- Animated opening title
- Directed by: Victor Saville
- Written by: István Békeffy (operetta) Angus MacPhail Victor Saville Franz Schulz Robert Stevenson István Szomaházy (novel) Noel Wood-Smith
- Produced by: Michael Balcon
- Starring: Renate Müller Jack Hulbert Owen Nares
- Cinematography: Mutz Greenbaum
- Edited by: Ian Dalrymple Derek N. Twist
- Music by: Paul Abraham
- Production company: Gainsborough Pictures
- Distributed by: Ideal Films
- Release date: 6 December 1931;
- Running time: 80 minutes
- Country: United Kingdom
- Language: English

= Sunshine Susie =

1931 film

Sunshine Susie (also known as The Office Girl) is a 1931 British musical comedy film directed by Victor Saville and starring Renate Müller, Jack Hulbert, and Owen Nares. The film was shot at Islington Studios with sets designed by Alex Vetchinsky. It was based on a novel by István Szomaházy. An alternate German-language version The Private Secretary (1931) was made, also starring Renate Müller. The film established Müller as a star in Britain.

==Synopsis==
A young German woman moves to Vienna to seek work. With the assistance of Herr Hassell, a friendly commissionaire and budding conductor, she gains a job as a typist with a banking firm. Unknown to her, the man she takes to be a lowly clerk with the company who romances her at the local beer garden. is in fact the bank's director.

==Cast==
- Renate Müller as Susie Surster
- Jack Hulbert as Herr Hasel
- Owen Nares as Herr Arvray
- Morris Harvey as Klapper
- Sybil Grove as secretary
- Gladys Hamer as maid
- Daphne Scorer as Elsa
- Barbara Gott as minor role

==Reception==
The film was a big hit and was voted the best British film of 1932. Its theme song "Today I Feel So Happy" also became a major hit.
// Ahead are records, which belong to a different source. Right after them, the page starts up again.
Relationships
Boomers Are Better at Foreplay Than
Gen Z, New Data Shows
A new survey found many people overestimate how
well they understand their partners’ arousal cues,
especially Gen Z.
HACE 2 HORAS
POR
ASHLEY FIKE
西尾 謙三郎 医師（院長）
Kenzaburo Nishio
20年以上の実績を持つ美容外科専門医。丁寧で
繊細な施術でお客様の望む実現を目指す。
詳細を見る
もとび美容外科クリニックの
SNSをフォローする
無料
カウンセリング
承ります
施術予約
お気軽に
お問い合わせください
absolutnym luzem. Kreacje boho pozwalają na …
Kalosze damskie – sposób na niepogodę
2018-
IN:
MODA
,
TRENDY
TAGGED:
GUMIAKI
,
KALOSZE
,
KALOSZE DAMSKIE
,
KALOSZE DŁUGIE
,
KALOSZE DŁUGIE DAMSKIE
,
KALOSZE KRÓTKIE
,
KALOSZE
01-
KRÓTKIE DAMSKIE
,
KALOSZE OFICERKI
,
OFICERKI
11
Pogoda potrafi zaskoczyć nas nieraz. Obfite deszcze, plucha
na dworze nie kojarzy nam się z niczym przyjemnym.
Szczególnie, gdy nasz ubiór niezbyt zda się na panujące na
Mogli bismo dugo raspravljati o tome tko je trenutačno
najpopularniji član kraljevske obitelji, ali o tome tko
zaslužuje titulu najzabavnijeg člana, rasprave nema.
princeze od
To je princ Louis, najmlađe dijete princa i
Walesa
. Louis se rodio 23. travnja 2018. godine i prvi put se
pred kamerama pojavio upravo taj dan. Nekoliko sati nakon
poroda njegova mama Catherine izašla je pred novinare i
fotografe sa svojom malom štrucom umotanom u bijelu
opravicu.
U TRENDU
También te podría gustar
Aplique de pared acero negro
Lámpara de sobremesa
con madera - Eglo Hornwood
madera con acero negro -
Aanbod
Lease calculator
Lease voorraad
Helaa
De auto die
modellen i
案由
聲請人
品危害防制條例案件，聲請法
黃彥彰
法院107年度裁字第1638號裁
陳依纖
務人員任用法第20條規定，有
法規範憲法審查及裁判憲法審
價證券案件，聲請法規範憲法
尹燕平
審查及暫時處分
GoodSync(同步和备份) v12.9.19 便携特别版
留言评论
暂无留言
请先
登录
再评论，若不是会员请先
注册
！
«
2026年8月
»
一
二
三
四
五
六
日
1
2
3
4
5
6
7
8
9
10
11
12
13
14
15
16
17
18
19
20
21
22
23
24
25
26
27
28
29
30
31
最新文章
Kine Weekly wrote: "A bright, joyous British musical comedy which moves at an easy swing and allows romance, humour, and song to blend in happy proportions. Although the team work is great, it is Jack Hulbert, in a comedy characterisation, who is the hit of the show. He holds it together, and sees that the entertainment seldom flags."

The New York Times wrote that the film was "not up to the mark set by the Teutonic work, for the studio acoustics appear to be faulty and in several sequences the director, Victor Saville, has failed to have his scenes as adequately lighted," although the reviewer praised the work of Jack Hulbert and Owen Nares, concluding that "Both give clever performances, the result being that this Gainsborough feature makes for quite a good hour or so of entertainment."

The Motion Picture Herald praised the film as having "a sparkle in every foot."

==Other film versions==
- Tales of the Typewriter (December 1916, Hungary, directed by Alexander Korda)
- The Private Secretary (January 1931, Germany, directed by Wilhelm Thiele)
- Dactylo (April 1931, France, directed by Wilhelm Thiele)
- The Private Secretary (July 1931, Italy, directed by Goffredo Alessandrini)
- The Private Secretary (December 1953, West Germany, directed by Paul Martin)

==Bibliography==
- Bergfelder, Tim & Cargnelli, Christian. Destination London: German-speaking emigrés and British cinema, 1925–1950. Berghahn Books, 2008.
- Shafer, Stephen C. British Popular Films, 1929-1939: The Cinema of Reassurance. Routledge, 1997.